I regularly walk in a neighborhood where the garden sheds are larger than my house. I have a cat; they have horses. Even an occasional llama. The lawns are immaculate, and the views are expansive.
The walk is good exercise and a chance to think about what I'm working on, what I'm reading or just what I'm wondering about. And it also gives me new ideas — flowers for our garden, trees I don't recognize and want to look up, and occasional decorating ideas. Even though I'm just a little guy who lives down the foothills from these homes, I benefit from peeking behind the curtains (that's figuratively, not literally) to get new ideas.
If you work at or raise funds for a small to midsized nonprofit, you may sometimes get frustrated when you read the ads or case studies talking about successful programs that raised millions, brought in tens of thousands of new donors or got press coverage on CNN. As you're thinking about 2014 (yes, it's only 40 days away), you may be feeling a bit overwhelmed, wondering what you can do to get just a little bit bigger slice of the philanthropic pie. So, here are a few ideas for making the next 40 days matter in terms of maximizing your nonprofit's success in the new year.
Know your numbers
Everywhere I turn, it seems, I'm reading another article about declining retention rates. It's a problem, and ignoring it won't make it go away. Donor attrition is like weight gain; you don't gain 15 pounds overnight, and you don't lose 15 percent of your donor file overnight, either. So right now, vow to figure out your attrition rate the day the last donation for 2013 is posted in your computer system. You may have an automatic report in your software, or you may have to figure it out manually.
There's a lot more you should calculate, but this is the bare minimum. After all, it's hard to know what to fix if you don't figure out the symptoms.

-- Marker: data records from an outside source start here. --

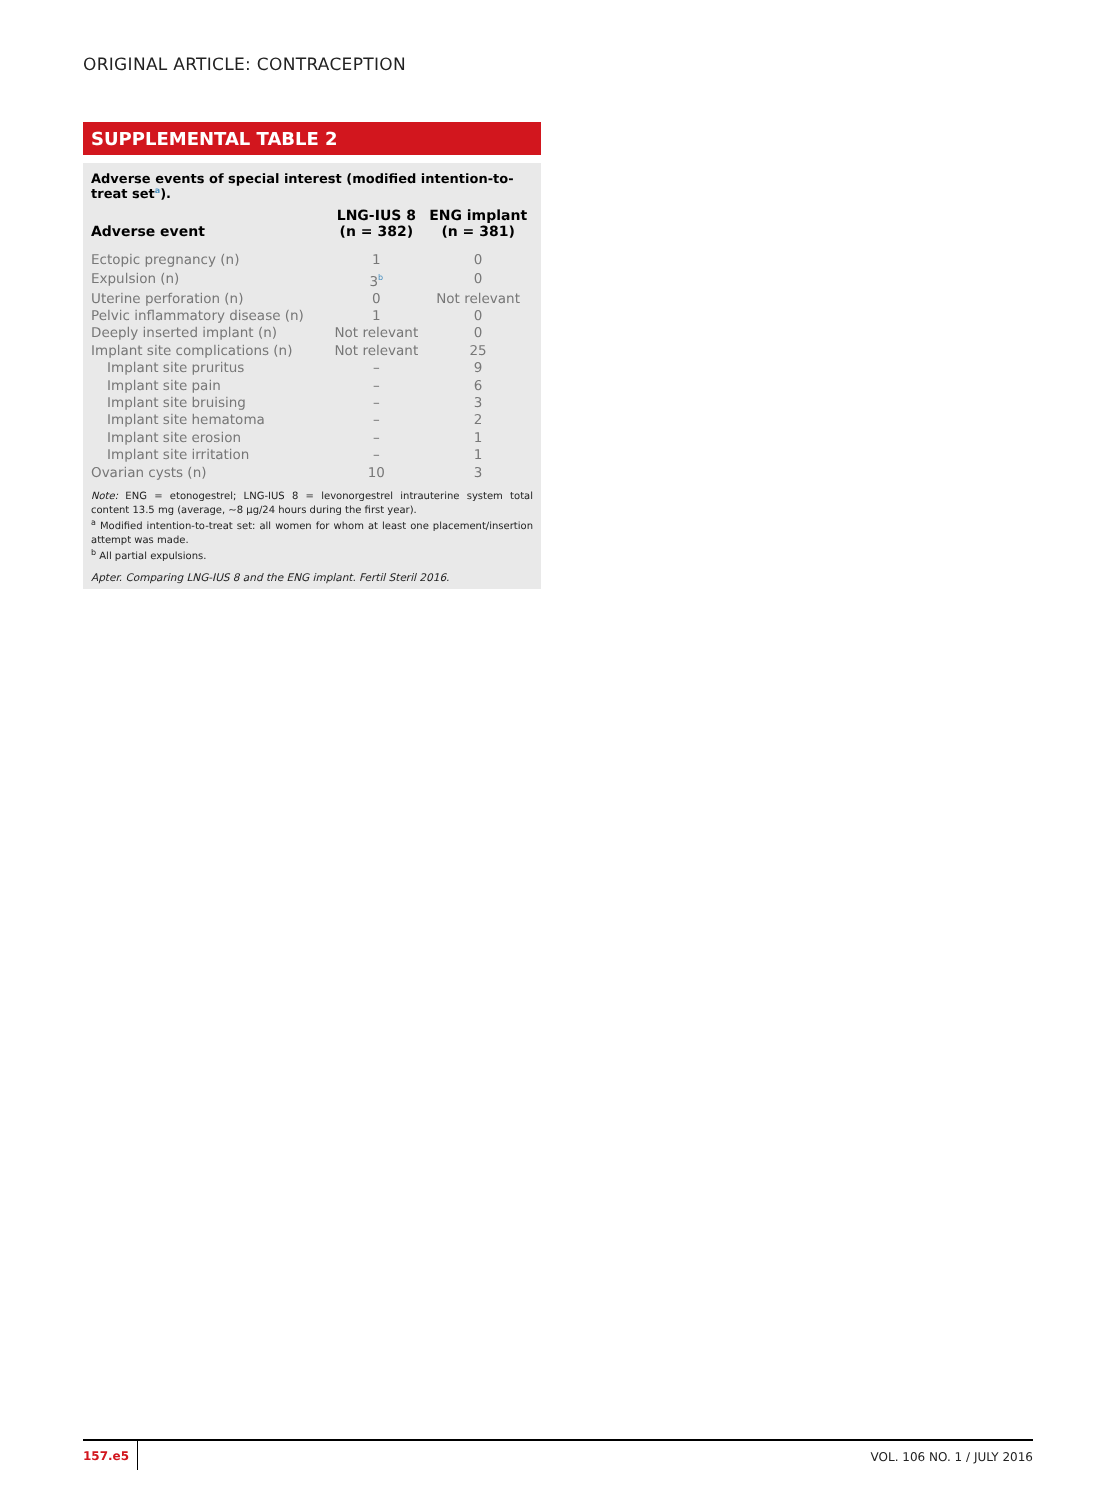ORIGINAL ARTICLE: CONTRACEPTION
SUPPLEMENTAL TABLE 2
Adverse events of special interest (modified intention-to-treat set<sup>a</sup>).
| Adverse event | LNG-IUS 8 (n = 382) | ENG implant (n = 381) |
| --- | --- | --- |
| Ectopic pregnancy (n) | 1 | 0 |
| Expulsion (n) | 3<sup>b</sup> | 0 |
| Uterine perforation (n) | 0 | Not relevant |
| Pelvic inflammatory disease (n) | 1 | 0 |
| Deeply inserted implant (n) | Not relevant | 0 |
| Implant site complications (n) | Not relevant | 25 |
| Implant site pruritus | – | 9 |
| Implant site pain | – | 6 |
| Implant site bruising | – | 3 |
| Implant site hematoma | – | 2 |
| Implant site erosion | – | 1 |
| Implant site irritation | – | 1 |
| Ovarian cysts (n) | 10 | 3 |
Note: ENG = etonogestrel; LNG-IUS 8 = levonorgestrel intrauterine system total content 13.5 mg (average, ∼8 μg/24 hours during the first year).
<sup>a</sup> Modified intention-to-treat set: all women for whom at least one placement/insertion attempt was made.
<sup>b</sup> All partial expulsions.
Apter. Comparing LNG-IUS 8 and the ENG implant. Fertil Steril 2016.
157.e5 VOL. 106 NO. 1 / JULY 2016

In the spirit of thanksgiving to you for reading this column, for the next seven days you can download the simple spreadsheet I've developed to calculate attrition and some other key stats. It's not fancy, but it works. And it's free. Download it by going to my website and click on "Resources" on the left side. Then click on the nice big prompt.
Know what others are doing
Right now is the time to invest in 2014 by giving year-end donations to successful nonprofits you want to emulate in the new year. While you won't benefit from copying their mail and e-mail, you will benefit from reviewing it and learning from it. Also pay attention to their receipting processes, their online and offline communications, and their use of newsletters. What should you be incorporating?

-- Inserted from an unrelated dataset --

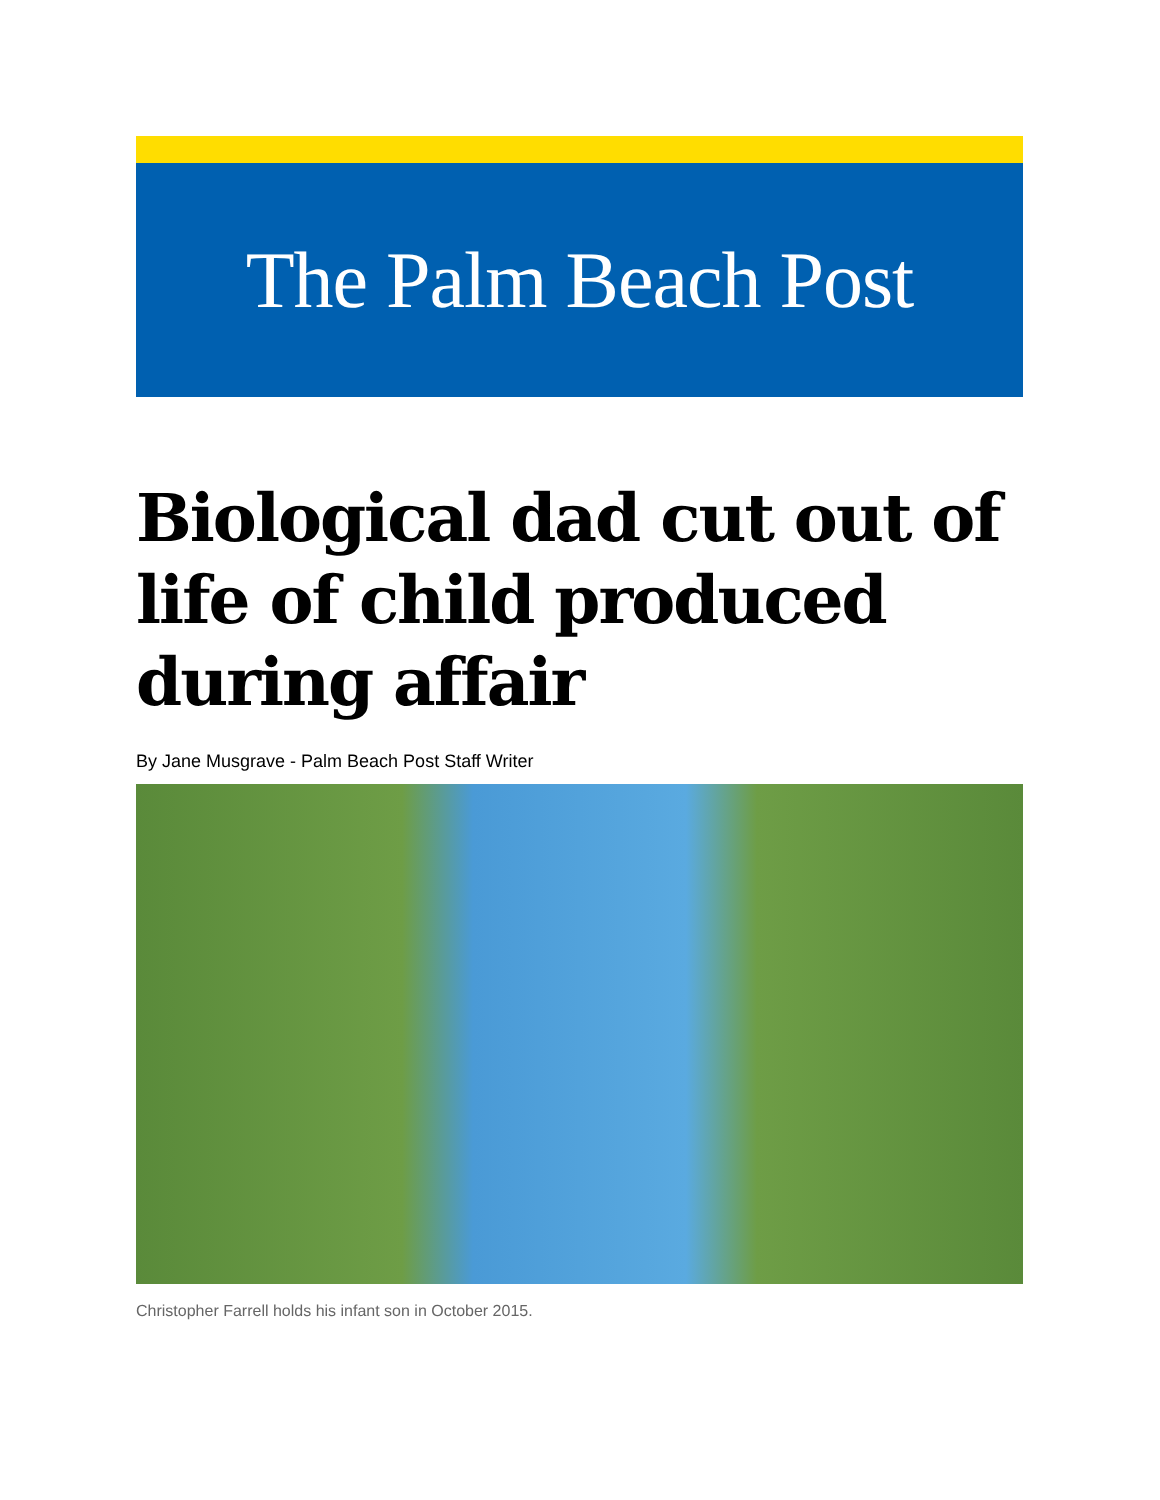The Palm Beach Post
Biological dad cut out of life of child produced during affair
By Jane Musgrave - Palm Beach Post Staff Writer
Christopher Farrell holds his infant son in October 2015.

Another opportunity is to subscribe to Who's Mailing What! Yes, it costs money. But I strongly advocate that quality tools that help us raise more money are worth investing in. Spend wisely and 2014 may be your best fundraising year ever.
Know your donors
January is a good time to invite your supporters to complete a short survey. A few well-thought-out questions can help you talk to them effectively the remaining 11 months of the year. Avoid slanted questions like, "Do you think we send you too much mail?" Instead, ask what kinds of articles they most enjoy in your newsletter and how often they view the video clips you include in your e-mail, for example.
Also, spend a few hours for a few days answering calls from donors or reading their letters and e-mails if you don't regularly do that. Raw, unfiltered feedback can give you insights that reading summary reports will never provide.
Quite a while ago, direct-mail fundraising guru Jerry Huntsinger wrote an article titled, "16 Ways Small Organizations Can Compete." Probably 30-plus years later, 95 percent of what he wrote is still relevant (just add online). His first point was, "They follow the basic fundraising principles that apply to any marketing situation, large or small. They plan and execute a systematic mailing program that gives the donor adequate opportunity to respond to their appeals."
What's the little guy to do? This old dog has found that it's just sound fundraising. Jump into 2014 armed with some facts (your numbers, what others are doing and what your donors think), and that knowledge with basic fundraising principles and a systematic plan — and you're on the right path to what could be your best fundraising year ever.